_Request_: When you reproduce the listing, keep every word as it is and drop the pictures.

=== Given data ===

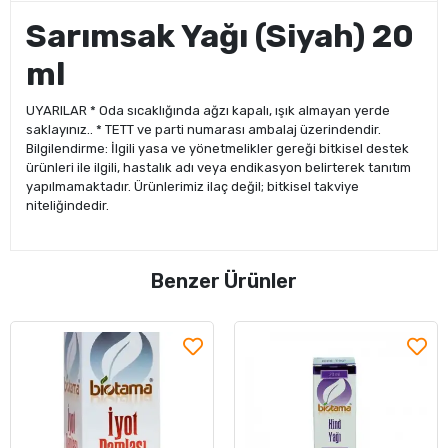
Sarımsak Yağı (Siyah) 20
ml
UYARILAR * Oda sıcaklığında ağzı kapalı, ışık almayan yerde
saklayınız.. * TETT ve parti numarası ambalaj üzerindendir.
Bilgilendirme: İlgili yasa ve yönetmelikler gereği bitkisel destek
ürünleri ile ilgili, hastalık adı veya endikasyon belirterek tanıtım
yapılmamaktadır. Ürünlerimiz ilaç değil; bitkisel takviye
niteliğindedir.
Benzer Ürünler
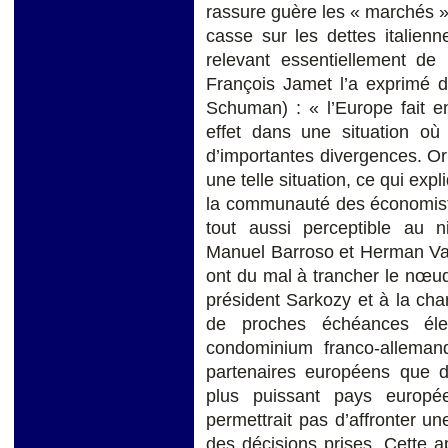
rassure guère les « marchés ». 
casse sur les dettes italien
relevant essentiellement d
François Jamet l’a exprimé d
Schuman) : « l’Europe fait e
effet dans une situation où
d’importantes divergences. Or 
une telle situation, ce qui ex
la communauté des économiste
tout aussi perceptible au
Manuel Barroso et Herman Va
ont du mal à trancher le nœud
président Sarkozy et à la cha
de proches échéances élec
condominium franco-alleman
partenaires européens que d
plus puissant pays europé
permettrait pas d’affronter une
des décisions prises. Cette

===

_Solved exercise_:
Sarımsak Yağı (Siyah) 20
ml
UYARILAR * Oda sıcaklığında ağzı kapalı, ışık almayan yerde
saklayınız.. * TETT ve parti numarası ambalaj üzerindendir.
Bilgilendirme: İlgili yasa ve yönetmelikler gereği bitkisel destek
ürünleri ile ilgili, hastalık adı veya endikasyon belirterek tanıtım
yapılmamaktadır. Ürünlerimiz ilaç değil; bitkisel takviye
niteliğindedir.
Benzer Ürünler
rassure guère les « marchés ». 
casse sur les dettes italien
relevant essentiellement d
François Jamet l’a exprimé d
Schuman) : « l’Europe fait e
effet dans une situation où
d’importantes divergences. Or 
une telle situation, ce qui ex
la communauté des économiste
tout aussi perceptible au
Manuel Barroso et Herman Va
ont du mal à trancher le nœud
président Sarkozy et à la cha
de proches échéances élec
condominium franco-alleman
partenaires européens que d
plus puissant pays europé
permettrait pas d’affronter une
des décisions prises. Cette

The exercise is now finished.